Another important finding was that antimicrobial resistance varied from state to state. "We see differences among states participating, so the national average data may not represent a true picture of your own state," Dr. Wu said.

At the moment, participants and other stakeholders have access to the data, which are stored in a Web-based database. When the project began, researchers had envisioned that veterinarians would be able to access data for their state, which would help them make treatment decisions. The money to maintain this Web site and continue the surveillance, however, has dried up. The AVMA provided the initial funding, but the project's leaders were tasked with securing funding to continue it. This has proven difficult. Dr. Wu says the government is increasingly funding bioterrorism and homeland security projects and, therefore, money available for other endeavors has dwindled. In early September, for example, the U.S. awarded $350 million to eight institutions for biodefense projects.

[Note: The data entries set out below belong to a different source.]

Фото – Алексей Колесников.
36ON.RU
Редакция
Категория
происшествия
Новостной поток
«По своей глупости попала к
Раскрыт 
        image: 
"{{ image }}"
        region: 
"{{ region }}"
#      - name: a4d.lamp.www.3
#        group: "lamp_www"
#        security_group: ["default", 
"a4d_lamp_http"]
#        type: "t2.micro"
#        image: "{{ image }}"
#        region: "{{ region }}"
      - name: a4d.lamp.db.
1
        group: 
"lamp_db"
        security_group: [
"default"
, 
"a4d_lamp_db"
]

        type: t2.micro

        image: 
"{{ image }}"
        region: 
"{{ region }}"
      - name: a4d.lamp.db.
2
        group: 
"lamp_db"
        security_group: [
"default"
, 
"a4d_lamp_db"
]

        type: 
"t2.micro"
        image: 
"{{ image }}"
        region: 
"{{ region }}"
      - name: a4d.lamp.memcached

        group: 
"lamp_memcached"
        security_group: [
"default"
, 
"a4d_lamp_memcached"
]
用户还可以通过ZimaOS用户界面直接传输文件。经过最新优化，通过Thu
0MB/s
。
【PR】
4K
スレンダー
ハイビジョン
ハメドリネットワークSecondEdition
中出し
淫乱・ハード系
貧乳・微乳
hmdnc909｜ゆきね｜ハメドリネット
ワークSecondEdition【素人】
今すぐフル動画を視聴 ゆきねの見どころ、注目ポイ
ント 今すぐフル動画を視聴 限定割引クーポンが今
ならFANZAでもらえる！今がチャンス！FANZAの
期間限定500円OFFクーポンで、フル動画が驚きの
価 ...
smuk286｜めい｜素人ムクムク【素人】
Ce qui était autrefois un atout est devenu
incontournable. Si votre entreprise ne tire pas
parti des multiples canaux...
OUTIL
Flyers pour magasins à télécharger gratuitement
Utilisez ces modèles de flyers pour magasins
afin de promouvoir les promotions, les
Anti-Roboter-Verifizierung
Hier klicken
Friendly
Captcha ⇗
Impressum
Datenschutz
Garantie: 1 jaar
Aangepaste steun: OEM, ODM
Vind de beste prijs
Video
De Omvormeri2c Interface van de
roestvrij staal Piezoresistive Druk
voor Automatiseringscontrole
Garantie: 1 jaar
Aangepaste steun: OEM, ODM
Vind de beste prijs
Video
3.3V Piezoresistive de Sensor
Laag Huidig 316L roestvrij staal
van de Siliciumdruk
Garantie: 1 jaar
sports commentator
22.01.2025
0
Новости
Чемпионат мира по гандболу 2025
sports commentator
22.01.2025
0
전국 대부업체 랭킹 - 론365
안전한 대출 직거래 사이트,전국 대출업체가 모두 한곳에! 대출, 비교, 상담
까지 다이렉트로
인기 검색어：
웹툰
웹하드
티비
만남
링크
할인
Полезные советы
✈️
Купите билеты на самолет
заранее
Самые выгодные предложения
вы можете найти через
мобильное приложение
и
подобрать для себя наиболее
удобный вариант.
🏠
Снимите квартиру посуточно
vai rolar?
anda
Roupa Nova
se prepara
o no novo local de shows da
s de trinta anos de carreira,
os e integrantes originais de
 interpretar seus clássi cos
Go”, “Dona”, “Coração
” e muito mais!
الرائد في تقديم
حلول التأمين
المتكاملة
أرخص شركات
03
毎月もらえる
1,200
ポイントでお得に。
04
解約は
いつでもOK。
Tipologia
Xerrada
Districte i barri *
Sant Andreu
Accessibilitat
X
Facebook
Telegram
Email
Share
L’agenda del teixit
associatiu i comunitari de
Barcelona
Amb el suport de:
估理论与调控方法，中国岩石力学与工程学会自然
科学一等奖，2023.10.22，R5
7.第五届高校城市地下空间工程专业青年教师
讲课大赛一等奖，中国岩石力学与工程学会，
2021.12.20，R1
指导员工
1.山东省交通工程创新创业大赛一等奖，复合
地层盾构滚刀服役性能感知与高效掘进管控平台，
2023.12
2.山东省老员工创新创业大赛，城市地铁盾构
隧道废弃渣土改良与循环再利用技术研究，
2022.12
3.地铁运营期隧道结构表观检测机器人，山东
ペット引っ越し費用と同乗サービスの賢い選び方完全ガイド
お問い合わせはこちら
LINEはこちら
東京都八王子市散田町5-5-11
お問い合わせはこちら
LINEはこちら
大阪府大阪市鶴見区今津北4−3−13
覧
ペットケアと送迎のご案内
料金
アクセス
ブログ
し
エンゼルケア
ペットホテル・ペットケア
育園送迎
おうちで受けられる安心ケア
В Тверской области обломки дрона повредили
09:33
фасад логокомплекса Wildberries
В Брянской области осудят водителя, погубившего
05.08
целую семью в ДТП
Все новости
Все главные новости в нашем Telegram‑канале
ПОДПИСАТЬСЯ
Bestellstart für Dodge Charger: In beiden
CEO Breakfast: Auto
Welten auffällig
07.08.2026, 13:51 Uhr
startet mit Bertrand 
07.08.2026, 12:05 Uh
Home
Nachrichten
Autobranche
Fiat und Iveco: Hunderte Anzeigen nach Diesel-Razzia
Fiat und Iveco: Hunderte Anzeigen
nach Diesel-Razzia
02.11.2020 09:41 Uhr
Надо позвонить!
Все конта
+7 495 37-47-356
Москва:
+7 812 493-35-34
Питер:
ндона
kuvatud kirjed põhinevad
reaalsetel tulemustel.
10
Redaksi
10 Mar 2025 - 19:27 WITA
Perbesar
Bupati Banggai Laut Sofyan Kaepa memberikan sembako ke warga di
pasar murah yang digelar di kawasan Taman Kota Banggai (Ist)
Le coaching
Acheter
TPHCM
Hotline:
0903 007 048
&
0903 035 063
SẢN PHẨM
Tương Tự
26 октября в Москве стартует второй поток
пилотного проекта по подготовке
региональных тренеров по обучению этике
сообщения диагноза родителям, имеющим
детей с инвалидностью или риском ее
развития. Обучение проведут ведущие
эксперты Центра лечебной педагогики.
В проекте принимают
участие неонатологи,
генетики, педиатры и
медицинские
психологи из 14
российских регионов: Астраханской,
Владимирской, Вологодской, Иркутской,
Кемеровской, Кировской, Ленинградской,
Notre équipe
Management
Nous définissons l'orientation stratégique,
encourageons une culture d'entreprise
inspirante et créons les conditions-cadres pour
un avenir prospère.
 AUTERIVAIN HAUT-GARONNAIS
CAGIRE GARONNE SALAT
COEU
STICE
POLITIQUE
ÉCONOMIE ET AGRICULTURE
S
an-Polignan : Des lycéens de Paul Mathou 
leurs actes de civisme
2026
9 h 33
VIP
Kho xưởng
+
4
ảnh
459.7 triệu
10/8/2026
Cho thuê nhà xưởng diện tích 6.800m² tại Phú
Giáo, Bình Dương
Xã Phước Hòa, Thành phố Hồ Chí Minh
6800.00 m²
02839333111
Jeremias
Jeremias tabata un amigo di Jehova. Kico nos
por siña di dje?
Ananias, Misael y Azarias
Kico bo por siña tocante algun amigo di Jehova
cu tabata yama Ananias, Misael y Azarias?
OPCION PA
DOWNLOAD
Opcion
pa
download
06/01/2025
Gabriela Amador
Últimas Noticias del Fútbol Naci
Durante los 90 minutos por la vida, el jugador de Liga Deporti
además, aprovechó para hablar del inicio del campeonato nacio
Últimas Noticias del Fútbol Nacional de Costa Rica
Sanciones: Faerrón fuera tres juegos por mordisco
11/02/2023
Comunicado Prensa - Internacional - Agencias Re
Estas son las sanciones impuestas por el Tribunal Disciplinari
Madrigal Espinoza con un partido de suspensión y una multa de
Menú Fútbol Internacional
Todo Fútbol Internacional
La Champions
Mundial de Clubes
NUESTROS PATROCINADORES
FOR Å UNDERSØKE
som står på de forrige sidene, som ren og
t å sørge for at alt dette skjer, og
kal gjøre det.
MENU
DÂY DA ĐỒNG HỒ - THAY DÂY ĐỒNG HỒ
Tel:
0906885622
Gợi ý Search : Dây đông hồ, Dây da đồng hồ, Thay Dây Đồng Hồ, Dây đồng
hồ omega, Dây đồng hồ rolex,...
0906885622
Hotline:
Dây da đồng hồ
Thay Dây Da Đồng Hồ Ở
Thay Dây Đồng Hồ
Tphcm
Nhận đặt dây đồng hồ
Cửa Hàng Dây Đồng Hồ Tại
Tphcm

The AVMA has tried to help by lending grant-writing assistance and sending letters in support of funding to various agencies, including the national Centers for Disease Control and Prevention, Food and Drug Administration, and Department of Agriculture. Dr. Lyle P. Vogel, director of the AVMA Scientific Activities Division, says that the project could safeguard public health and, therefore, justifies public funding. "Some public health individuals theorize that genetic material encoding for antimicrobial resistance can transfer from animal pathogens to human pathogens," he said. "Therefore, it is in the public's interest, as well as for the health and welfare of animals, that a monitoring system for resistance development in animal pathogens be established."

If the project is continued, the surveillance system could serve as an early detection tool for changes in antimicrobial susceptibility at local, state, and national levels, providing direct feedback to veterinarians and an opportunity for timely intervention. At press time, however, no agency had stepped forward to provide the necessary funding.